If you’re interested in data science, the Jupyter Notebook is an incredibly useful tool for developing and presenting projects interactively. This tutorial will walk you through the process of using Jupyter Notebooks for data science projects on your desktops, laptops or virtual machines.
Table of Contents
About Jupyter Notebook
Notebooks are versatile document that combines code and its output, along with visualizations, narrative text, mathematical equations, and other rich media. They allow you to run code, display the output, and add explanations, formulas, charts, and more. Essentially, notebooks provide a way to make your work more transparent, understandable, repeatable, and shareable in one single document.
If you’re working with data, Notebooks can be a game-changer. They’ve become an essential part of the data science workflow in companies worldwide thanks to their ability to speed up workflows, simplify communication, and make it easy to share results.
As part of the open-source Project Jupyter, Jupyter Notebooks are completely free. You can download the software alone or as part of the Anaconda data science toolkit.
While Jupyter Notebooks support various programming languages, this article will concentrate on Python, which is widely used.
Following this article
First, we will cover installing Jupyter Notebook in Linux and Windows. Then we will talk about the various user interfaces and keyboard shortcuts for interactive use.
If you’re just starting out with Jupyter Notebooks, consider installing Anaconda to get up and running quickly. Anaconda is a top Python distribution for data science and includes many of the most popular libraries and tools pre-installed, such as NumPy, pandas, and Matplotlib. It’s arguably the best way to start.
To install Anaconda, you can refer to our guide in this tutorial.
If you prefer to only use Jupyter and not a whole lot of packages, you can simply open a command prompt and run the following to install Jupyter. You can also read this guide to install Jupyter.
pip3 install jupyter
Creating Your First Notebook
In this section, you’ll learn how to run and save notebooks, understand their structure, and navigate the interface. We’ll also go over key terminology to help you confidently use Jupyter Notebooks and prepare for the next section.
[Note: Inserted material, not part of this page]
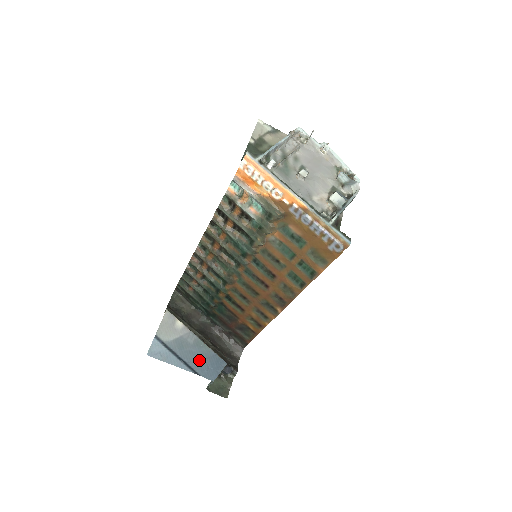
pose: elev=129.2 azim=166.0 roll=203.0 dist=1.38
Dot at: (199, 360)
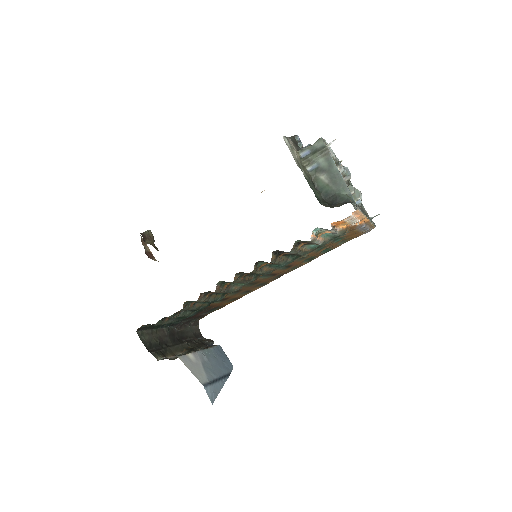
Dot at: (220, 364)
The subsequent section will walk us through a data analysis example, putting everything we’ve learned into practice.
Jupyter Notebook runs on a browser via a local server installed by Anaconda or Jupyter. Hence, make sure you have a browser installed such as Firefox or Google Chrome or Edge.
On Windows, go to the start menu and launch Anaconda. From the Anaconda panel, click on Jupyter Notebook.
If you have installed only Jupyter using pip, then from the command prompt, run the following to launch Jupyter Notebook.
Upon successful run, you should see the default browser opens up as the following. This means your Jupyter Notebook is running fine.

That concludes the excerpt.